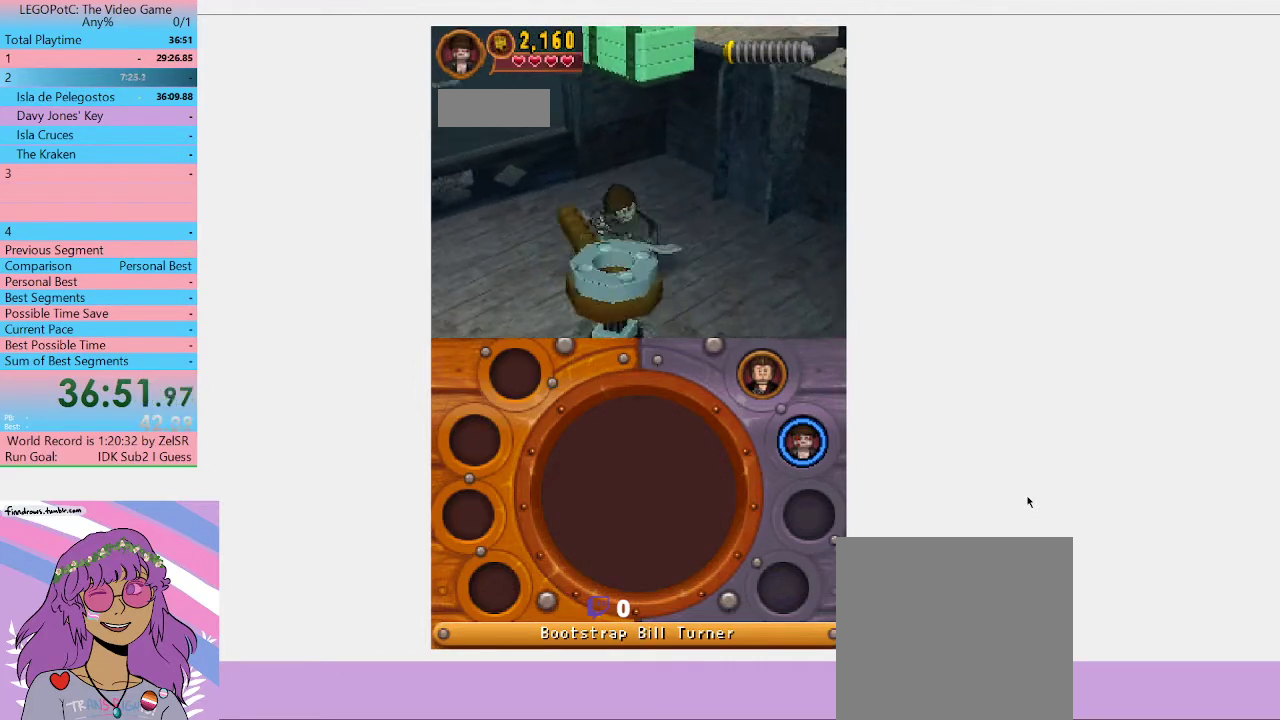
{"buttons": ["B"], "left_stick": "center", "right_stick": "center", "button_events": []}
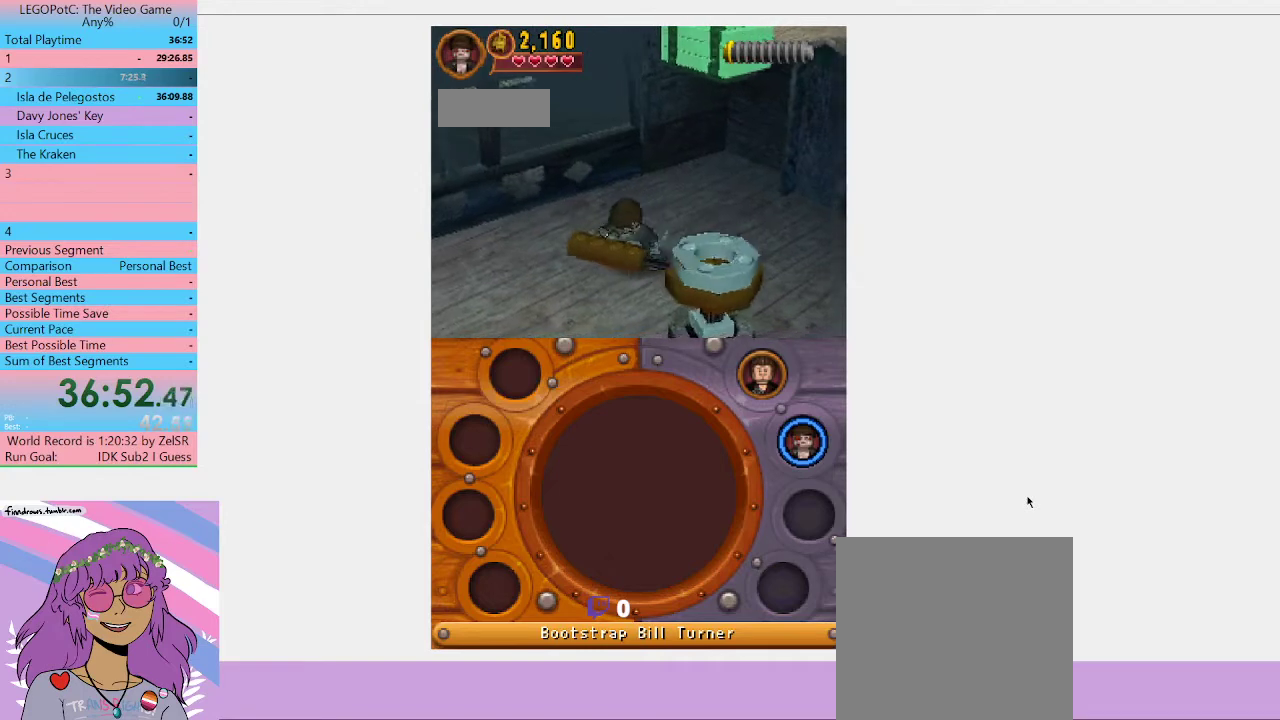
{"buttons": ["B"], "left_stick": "center", "right_stick": "center", "button_events": []}
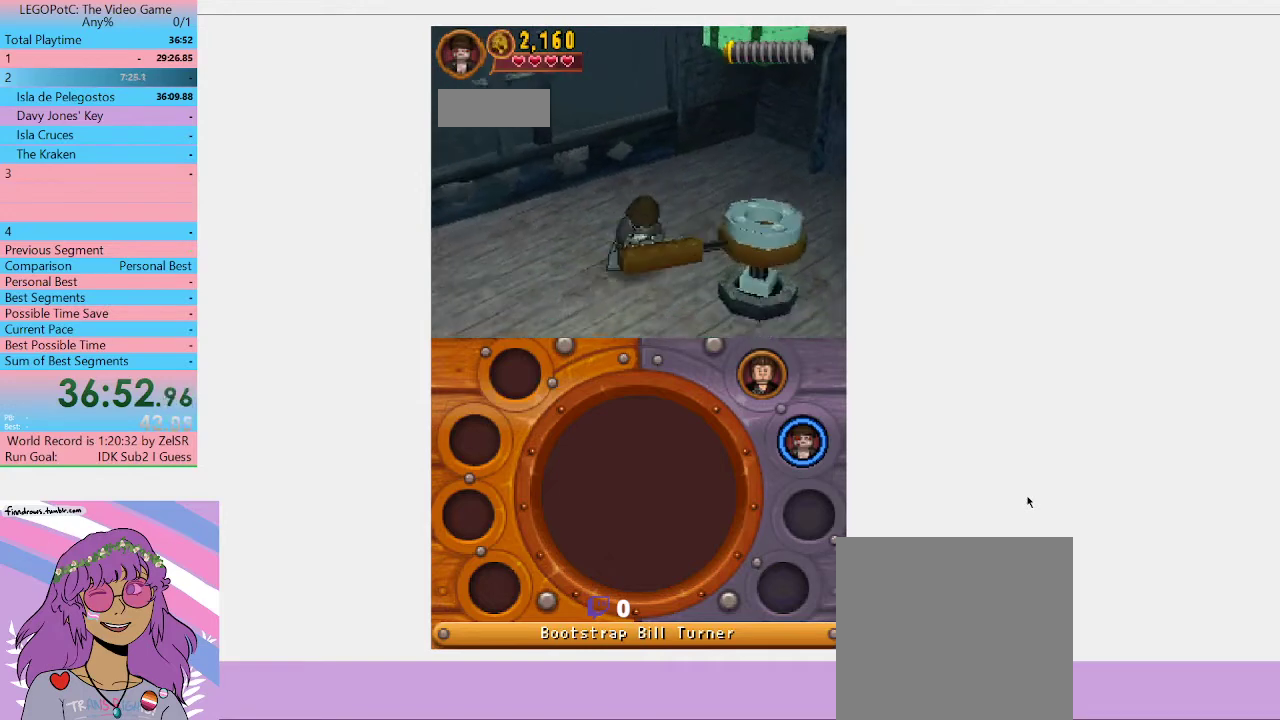
{"buttons": ["B"], "left_stick": "center", "right_stick": "center", "button_events": []}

-*-*-

* **What to work on**
Set down the material above exactly. Skip any picture.

* **Output for this task**
{"buttons": ["B"], "left_stick": "center", "right_stick": "center", "button_events": []}
{"buttons": ["B"], "left_stick": "center", "right_stick": "center", "button_events": []}
{"buttons": ["B"], "left_stick": "center", "right_stick": "center", "button_events": []}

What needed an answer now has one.